[[ Input records open ]]
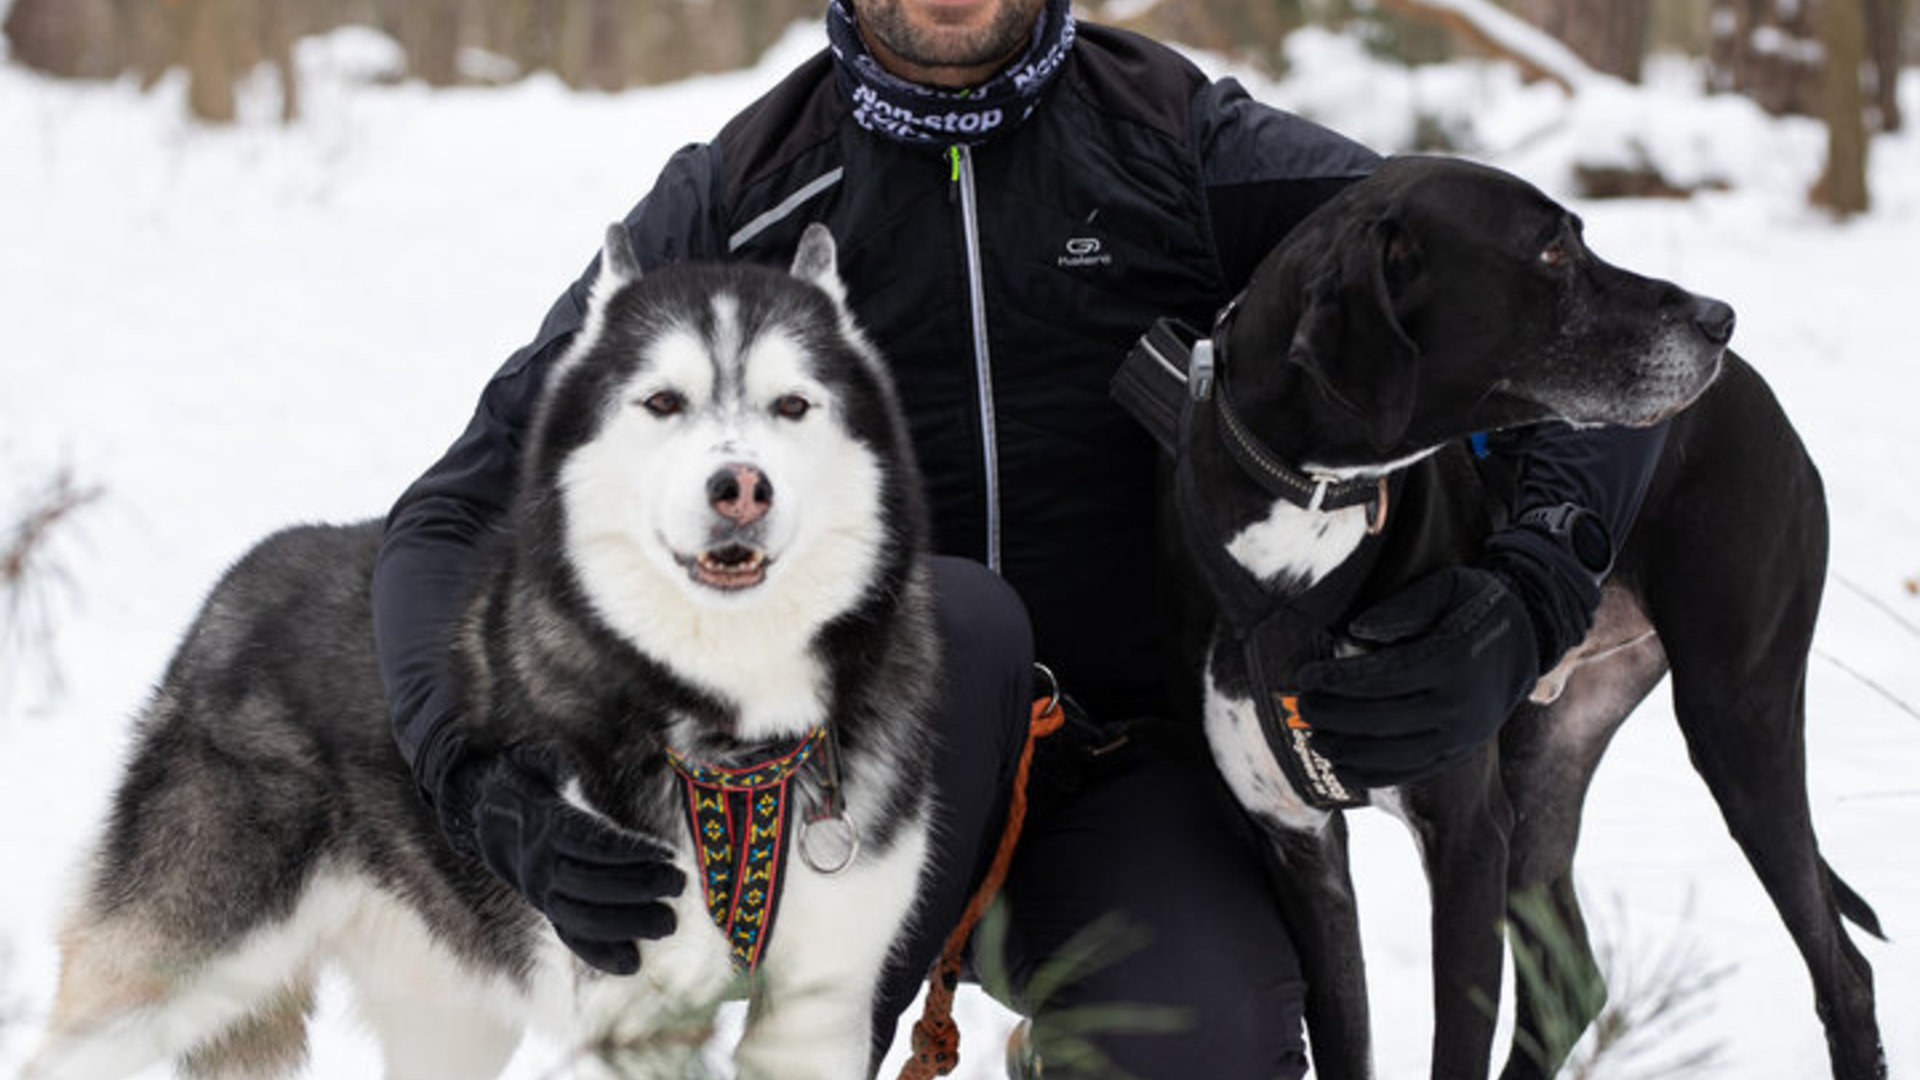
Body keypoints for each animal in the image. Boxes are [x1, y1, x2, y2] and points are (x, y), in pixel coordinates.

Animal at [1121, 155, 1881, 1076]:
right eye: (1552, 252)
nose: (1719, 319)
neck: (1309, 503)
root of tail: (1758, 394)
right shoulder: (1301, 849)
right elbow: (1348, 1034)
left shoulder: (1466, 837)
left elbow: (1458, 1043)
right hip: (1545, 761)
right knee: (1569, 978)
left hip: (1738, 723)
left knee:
[[ Input records closed ]]
> _Instructions to follow_:
The answer is the full set of records printed exactly, less the pictures.

> _Expected answer_:
Body keypoints for each animal in the image. Boxes are [x1, y1, x2, y2] and points are (x, y), in pixel coordinates.

Animal at [1121, 155, 1881, 1076]:
right eye: (1552, 252)
nose: (1719, 319)
neck: (1309, 503)
root of tail: (1758, 394)
right shoulder: (1301, 849)
right elbow: (1348, 1034)
left shoulder: (1466, 837)
left elbow: (1458, 1043)
right hip: (1545, 761)
right knee: (1569, 978)
left hip: (1738, 723)
left knee:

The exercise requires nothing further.